On individual pieces of paper write the terms that appear in the bulleted list below (one term per piece of paper). Also create a title on paper called “Spending Options” and put the title at the top of a large space such as a wall. Hand out the pieces of paper with the bulleted terms to random students in the class. Give a short lecture using the notes provided in your Teacher Aid. Instruct students holding the terms to place them on the wall in the appropriate place as they come up. When your lecture is completed, there will be a visual representation of the topics on the wall. Keep this large visual up for the remainder of the SPEND IT portion of this unit.
- Installment Loans
- Automobile Loans
- Student Loans
- Mortgage Loans
- Credit Cards
- Lines of Credit
- Credit Bureaus
- Credit Report
- Credit Score
Review notes with students (Note: This content gives a solid foundation to the rest of the finance stage):
When you spend money, you have two options. You can spend cash or you can use credit.
First, let’s talk about cash. In today’s society, cash is not just dollar bills and coins. Cash also includes electronic transfers from your bank account through online banking, online bill pay, debit cards, or online purchasing through platforms like PayPal. Writing a check to pay for something is also considered spending cash, even though check writing has become a casualty of advancements in technology.
If you don’t have the cash to spend or you choose not to spend cash on a particular purchase, you have the option of using credit. Credit is simply a form of an I OWE YOU in which you walk away with the purchase right now, but you pay for it later. Often times you pay for it later in small amounts, and you end up paying more for the purchase than if you had just bought it with cash. The biggest thing to realize is that any time you use credit, you are really building debt.
There are two categories of credit – closed-ended and open-ended.
Closed-ended credit is tied to what is called a term. The term is simply the length of time before what you owe has to be completely paid off. It is your deadline. Examples of closed-ended credit would be automobile loans, student loans, and mortgage loans.
Whereas closed-ended credit is tied to a term, open-ended credit is more tied to an amount of money. With open-ended credit, you have access to a certain amount of spending money and how long it takes you to spend or to pay it back doesn’t really matter. That being said, the longer it takes you to pay it back, the more you will end up paying, Examples of open-ended credit would include credit cards and lines of credit.
Over the next few lessons, we will discuss what each of these types of credit purchases are really like. We will talk about how to buy a car, what student loans are all about, how to purchase a home, and then we will look at the process of using credit cards and lines of credit.

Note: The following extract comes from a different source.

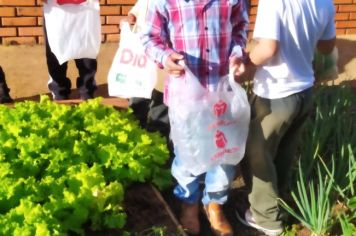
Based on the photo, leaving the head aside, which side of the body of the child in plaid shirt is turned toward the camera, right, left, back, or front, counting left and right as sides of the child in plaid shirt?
front
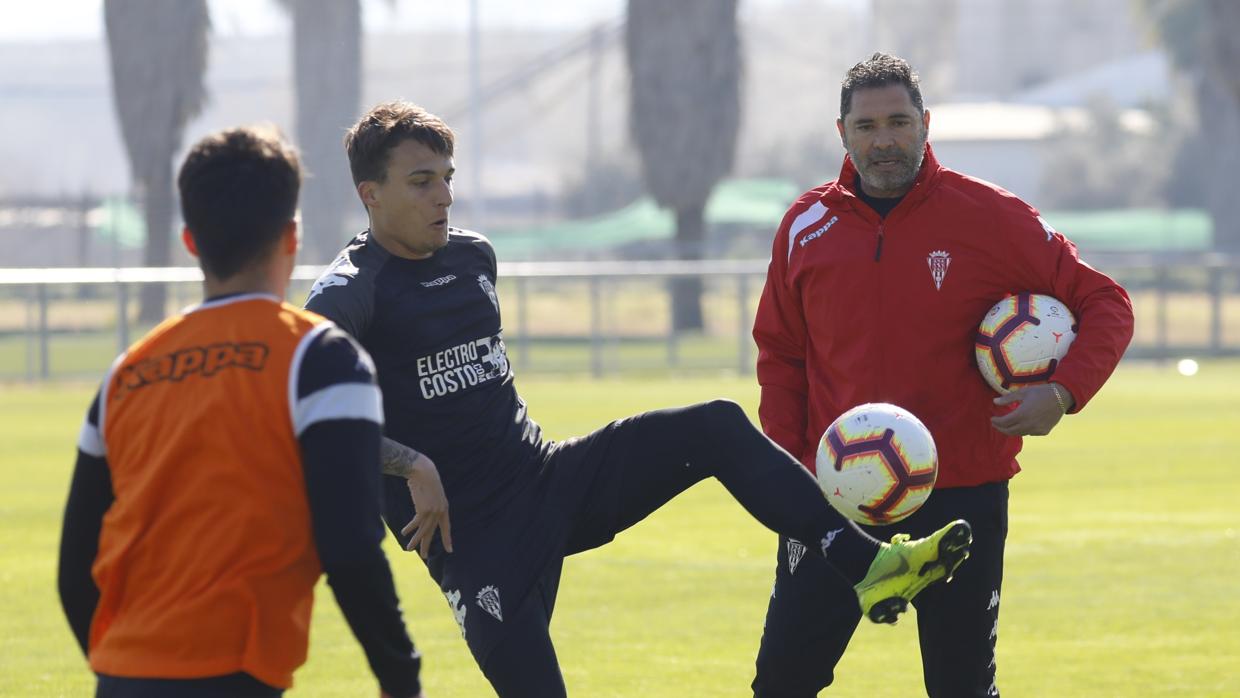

One last thing to point out, is all your payments are tracked and recorded in a central location. All payments means all. Not just those purchases made using credit. What you pay for in cash matters as well. For instance, if you pay your electric bill on time with some form of cash, you are building a positive financial reputation for yourself. If you pay late or don’t pay the total amount, then you are building a negative financial reputation for yourself. So, all your purchases, bills, and debts create a financial reputation, whether you are using cash or credit. This compilation of your financial reputation is housed by credit bureau. There are three main credit bureaus: Equifax, Experian, and TransUnion. These companies simply track and organize all the pieces that create that financial reputation for you. This reputation is summarized in your credit report and you are assigned a credit score that represents your financial reputation.